# Parking Blocks?



## Dent82 (Dec 6, 2005)

Anyone out there ever been accused of breaking cement parking blocks? One customer told me that I broke three of them. They were not tied into the lot. I know I pushed them out of place, but I can't imagine them breaking very easily. Anyone know how much these cost?


----------



## CAT 245ME (Sep 10, 2006)

I am not sure on the cost of new parking blocks but if you advertised for some you might get them for nothing, I ansered an add a couple of years ago for parking blocks and I got 16 of them for free.


----------



## GL&M (Sep 26, 2005)

I don't know how they would break if they weren't staked to the lot.
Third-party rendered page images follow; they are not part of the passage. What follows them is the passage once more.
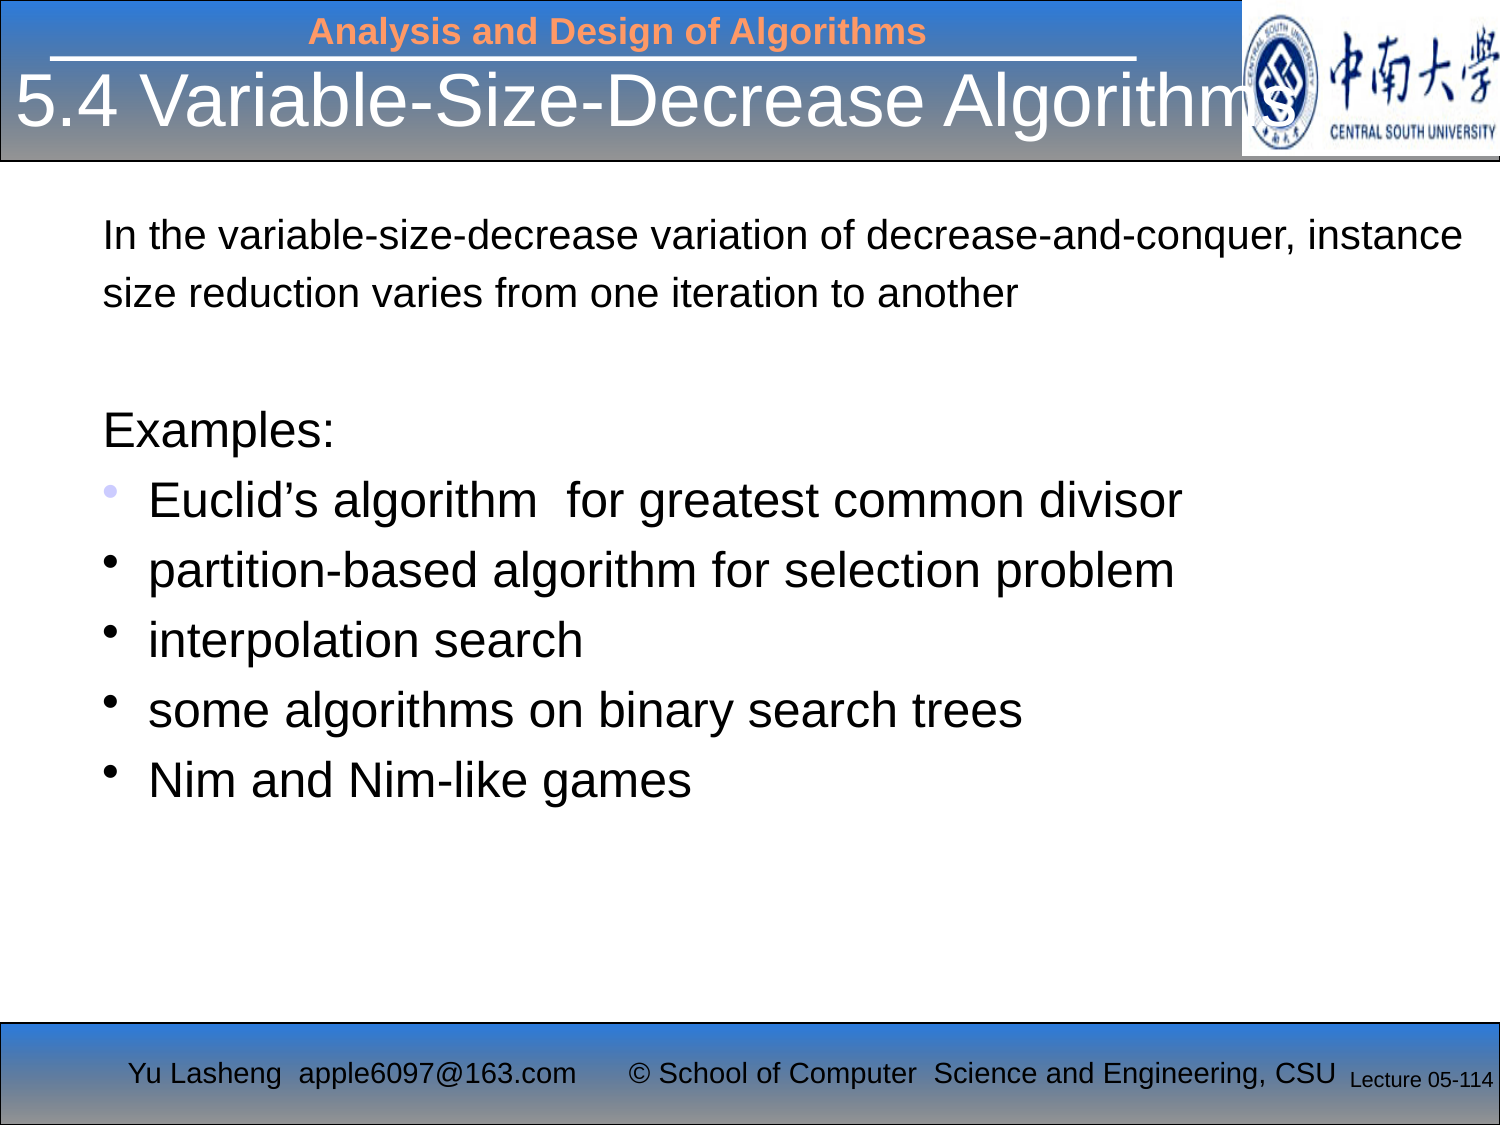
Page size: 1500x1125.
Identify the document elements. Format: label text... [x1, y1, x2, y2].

title 5.4 Variable-Size-Decrease Algorithms [0, 39, 1437, 153]
slide_number Lecture 05-114 [1334, 1058, 1500, 1125]
picture [1242, 0, 1500, 156]
list In the variable-size-decrease variation of decrease-and-conquer, instance size reduction varies from one iteration to another Examples: Euclid’s algorithm for greatest common divisor partition-based algorithm for selection problem interpolation search some algorithms on binary search trees Nim and Nim-like games [87, 199, 1500, 1076]
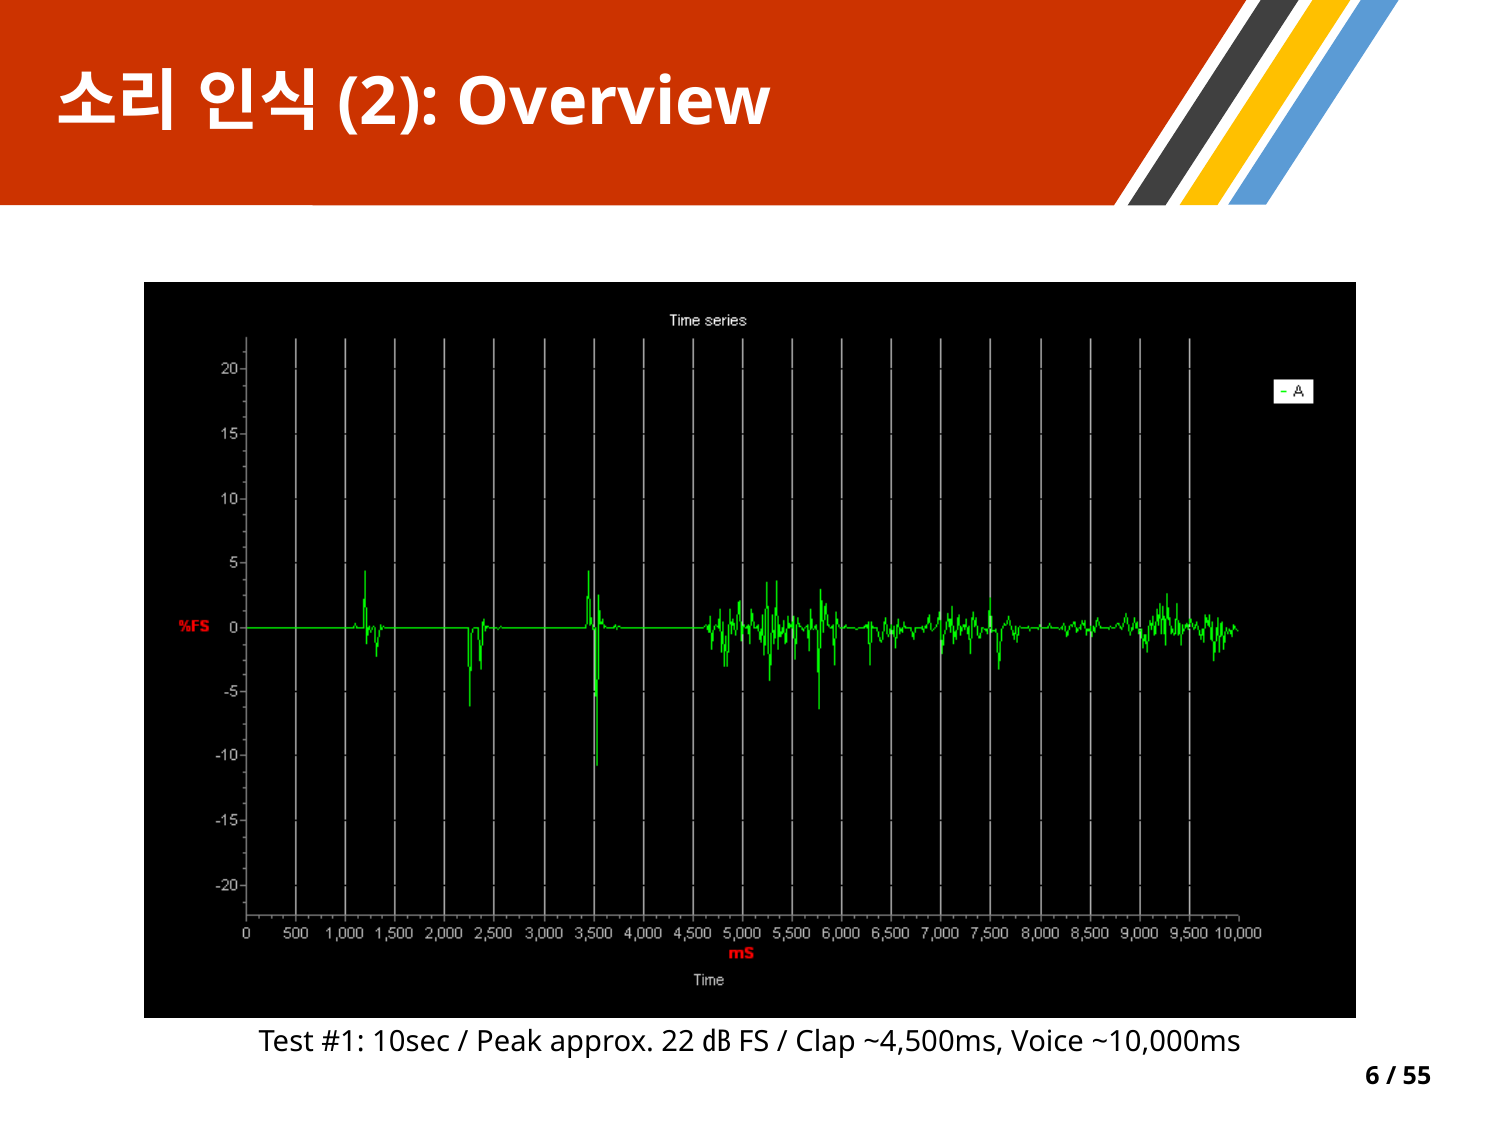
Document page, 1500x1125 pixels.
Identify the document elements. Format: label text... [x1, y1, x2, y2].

text_box Test #1: 10sec / Peak approx. 22㏈FS / Clap ~4,500ms, Voice ~10,000ms [144, 1018, 1356, 1065]
title 소리 인식(2): Overview [41, 38, 1336, 168]
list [144, 282, 1356, 1018]
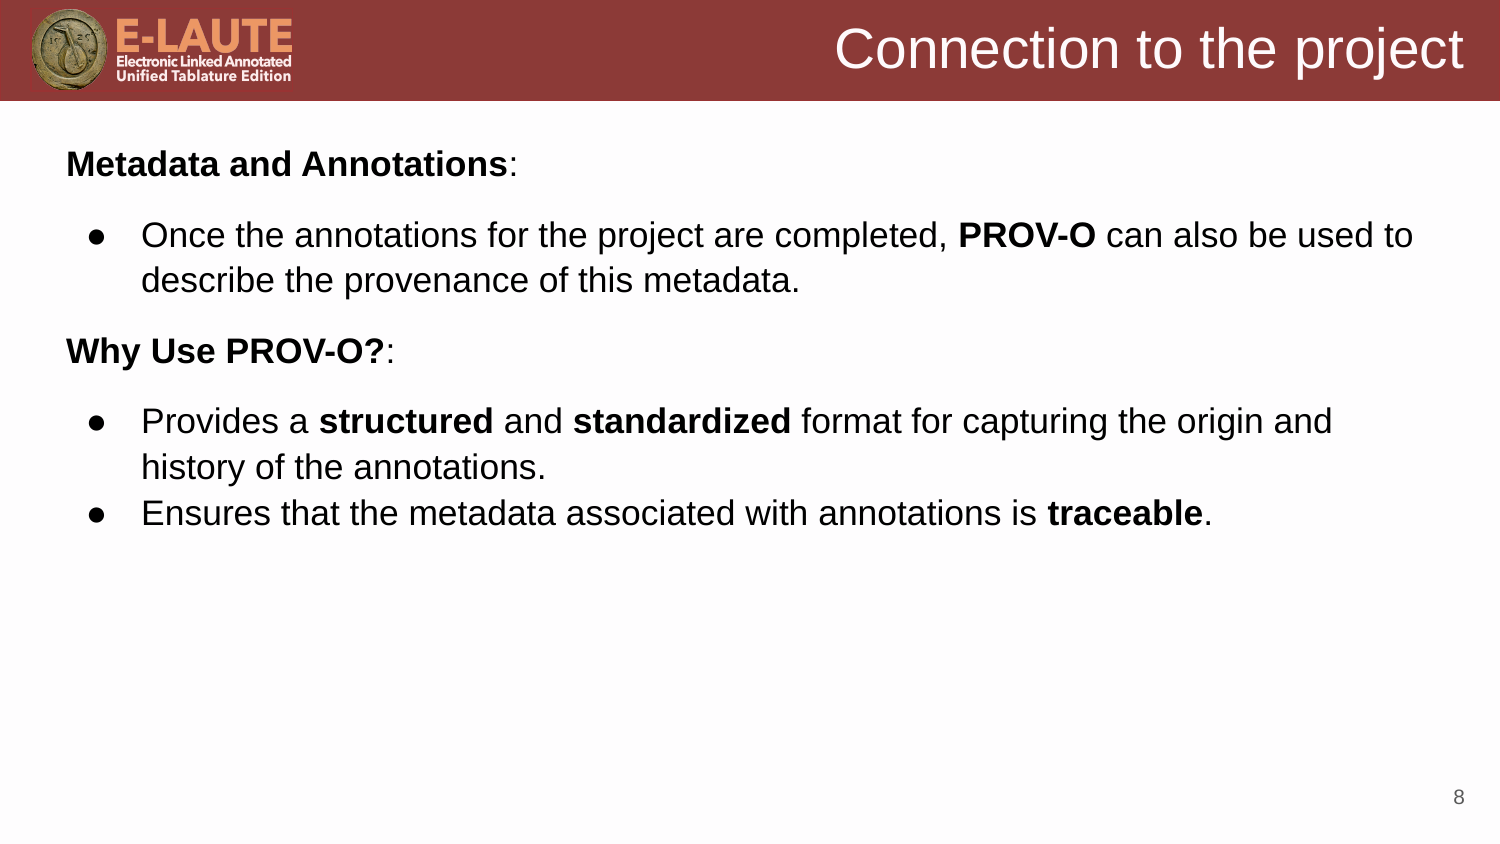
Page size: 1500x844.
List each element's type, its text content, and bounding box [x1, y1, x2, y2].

list Metadata and Annotations: Once the annotations for the project are completed, PROV-O can also be used to describe the provenance of this metadata. Why Use PROV-O?: Provides a structured and standardized format for capturing the origin and history of the annotations. Ensures that the metadata associated with annotations is traceable. [51, 123, 1449, 750]
title Connection to the project [348, 1, 1480, 96]
slide_number 8 [1389, 764, 1480, 830]
picture [32, 9, 292, 90]
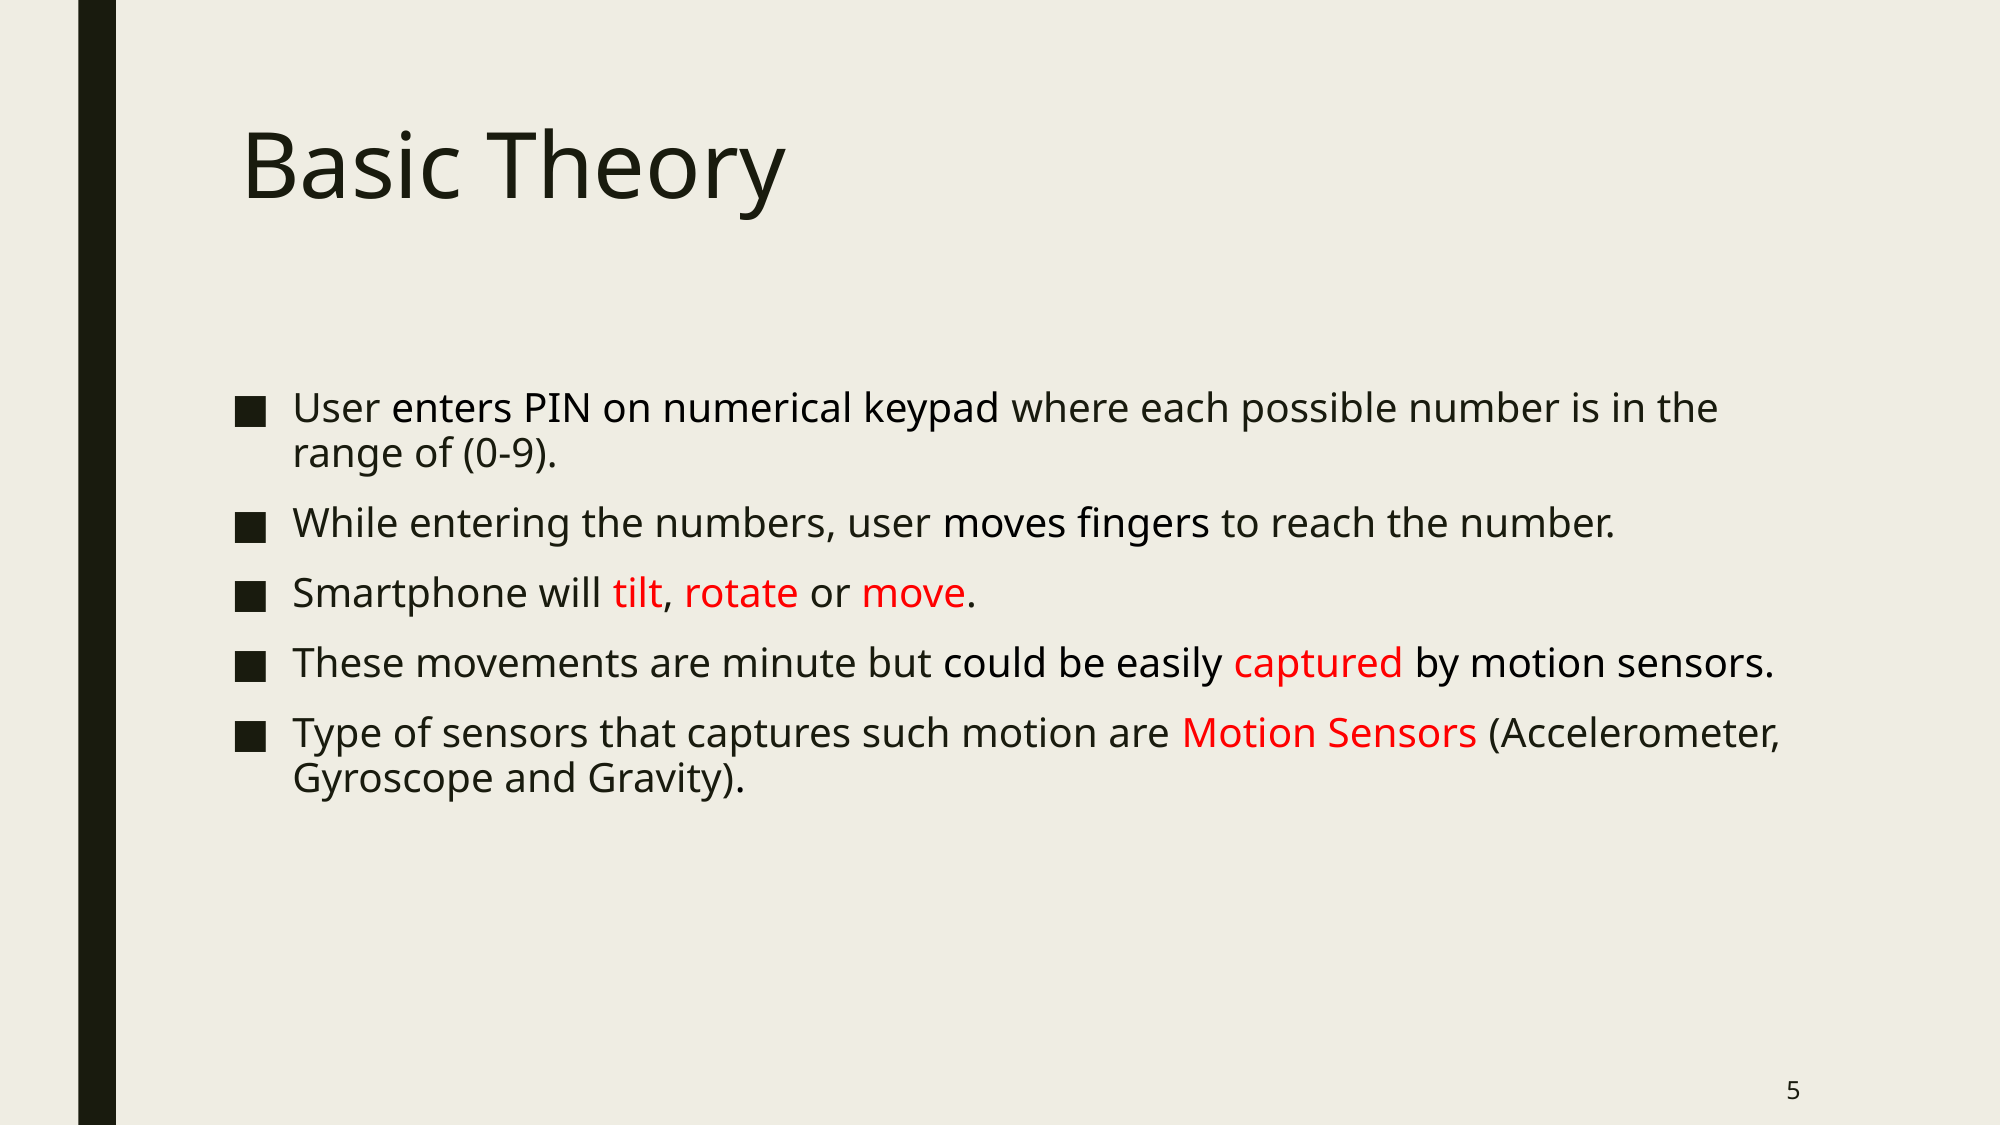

They usually just slide along inside the snow pile. I even pushed some that were staked. The stakes bent and the blocks moved but didn't break.


----------



## itsgottobegreen (Mar 31, 2004)

I have broken several of them. Mostly due to me picking them up with a Cat 988 loader and dumping them into a snow pile unknowlying. They usually just slide when you smack them with a snow plow.


----------



## carcrz (Jun 5, 2006)

If they're older, they get very brittle & crumble easy.


----------



## hydro_37 (Sep 10, 2006)

Yeah they will break. Especially if you hit them at any kind of an angle. Ask a landscaping company, they should have them free or know where you can get some.


----------